§ **PAGE EXCERPT**
● ● ● ●

On August 3, 1998, in response to an increased demand for welfare fraud prosecution, the Stanislaus County District Attorney's Office assigned a Deputy District Attorney (DDA) to vertically prosecute welfare fraud cases. This DDA is physically located with the Special Investigations Unit (SIU) of the Community Services Agency, encouraging a close working relationship between the DDA and the welfare fraud investigators. The DDA is responsible for prosecuting each welfare fraud case from start to finish.
Welfare fraud most commonly consists of welfare recipients failing to report income, failing to report that an absent parent is no longer absent, or failing to report that aided children no longer live in the aided household. Through this fraud, welfare recipients receive cash aid and/or food stamps for which they are ineligible. Through criminal prosecution, the DDA seeks, among other things, restoration to the taxpayers of each and every dollar overpaid to the recipient; this is accomplished through a court order for restitution, followed by aggressive pursuit of payment by a collection agent in the SIU.
In Stanislaus County in 1998, 149 cases were referred to the District Attorney's Office for prosecution as compared with 115 cases in 1997. Additionally, from August, 1998, through January,1999 , successful prosecutions have produced $333,147.00 in court ordered restitution.
The redoubled efforts to ferret out and vigorously prosecute welfare fraud has come about as a component of federally mandated “welfare reform” In August, 1996, President Clinton signed into law The Personal Responsibility and Work Opportunities Reconciliation Act (PRWORA), sounding the death knell for “welfare as we know it” and putting a new emphasis on “welfare to work.” Bloated welfare rolls, populated by families with generational dependence on welfare, have been reduced dramatically. In Stanislaus County, the number of families on welfare has gone from 16,092 cases in January, 1995, to 10,514 cases in January, 1998. “Welfare to work” is working.

● ● ● ●

§ **RECORDED INFORMATION**
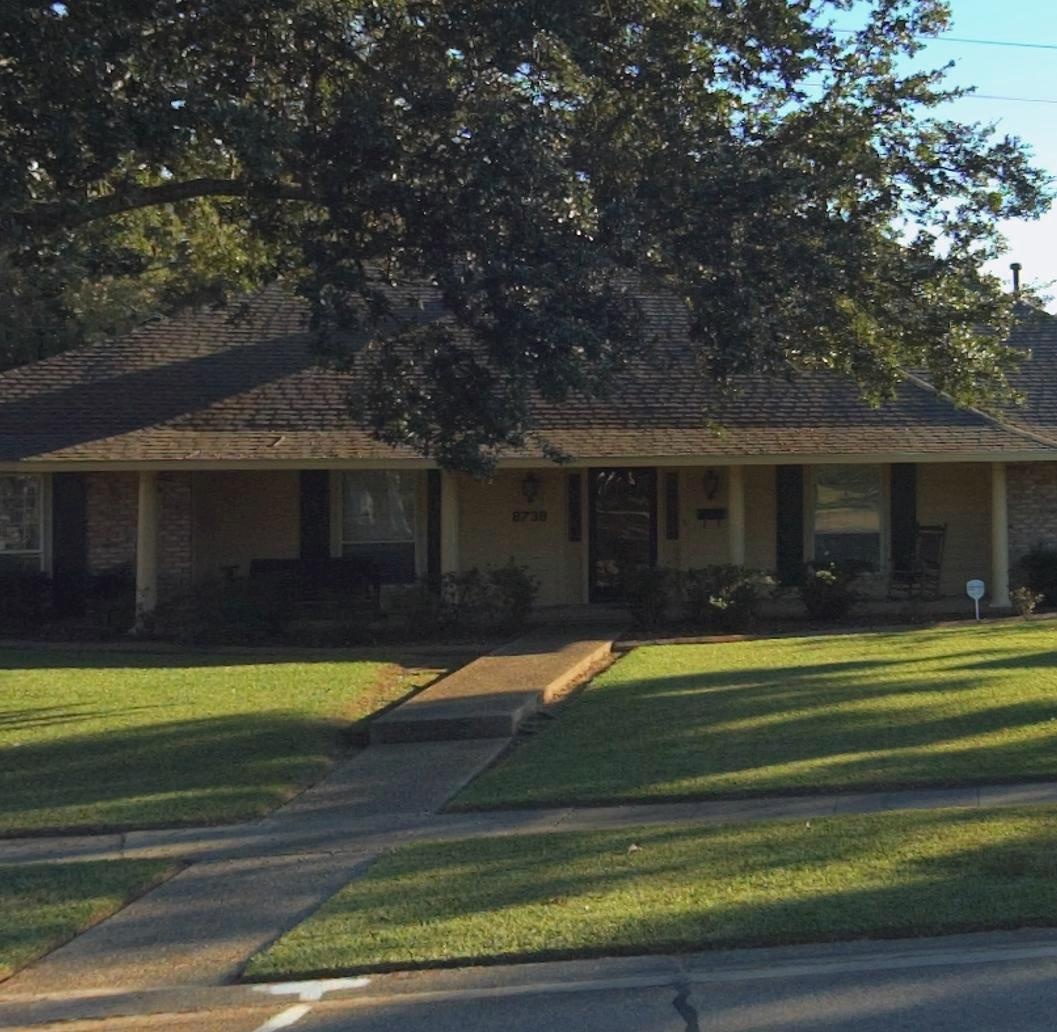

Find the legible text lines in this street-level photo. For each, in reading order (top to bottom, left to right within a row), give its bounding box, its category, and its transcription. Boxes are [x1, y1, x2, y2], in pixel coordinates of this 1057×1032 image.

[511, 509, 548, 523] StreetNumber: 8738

● ● ● ●

§ **GIVEN EXERCISE 1**
Using the page on welfare fraud, restate the passage from "On August 3, 1998, in" up to and including "start to finish.", swapping "DDA" for "prosecutor" everywhere it occurs.
§ **GIVEN EXERCISE 2**
Answer these questions from the page on welfare fraud:
(a) On what date was a Deputy District Attorney assigned to vertically prosecute welfare fraud cases?
(b) How many cases were referred to the District Attorney's Office for prosecution in 1997?
(c) How many families were on welfare in Stanislaus County in January 1995?
§ **GIVEN EXERCISE 3**
Extend the page on welfare fraud past its final sentence.

§ **TASK OUTPUT 1**
On August 3, 1998, in response to an increased demand for welfare fraud prosecution, the Stanislaus County District Attorney's Office assigned a Deputy District Attorney (prosecutor) to vertically prosecute welfare fraud cases. This prosecutor is physically located with the Special Investigations Unit (SIU) of the Community Services Agency, encouraging a close working relationship between the prosecutor and the welfare fraud investigators. The prosecutor is responsible for prosecuting each welfare fraud case from start to finish.

§ **TASK OUTPUT 2**
(a) August 3, 1998
(b) 115
(c) 16,092

§ **TASK OUTPUT 3**
PRWORA mandates that states' welfare recipients move from welfare dependence to self-sufficiency. California's implementation of PRWORA has been dubbed “CalWORKS”, short for California Work Opportunities and Responsibility to Kids. States which fail to meet PRWORA standards are sanctioned. PRWORA provides no extra money when a baby is born to a woman already on welfare, imposes a two year limit for continuous aid (with a five year lifetime cap), disqualifies those persons who have active felony arrest warrants and those persons convicted of a felony drug offense, and requires that aided children be immunized and attend school with a minimum of absences.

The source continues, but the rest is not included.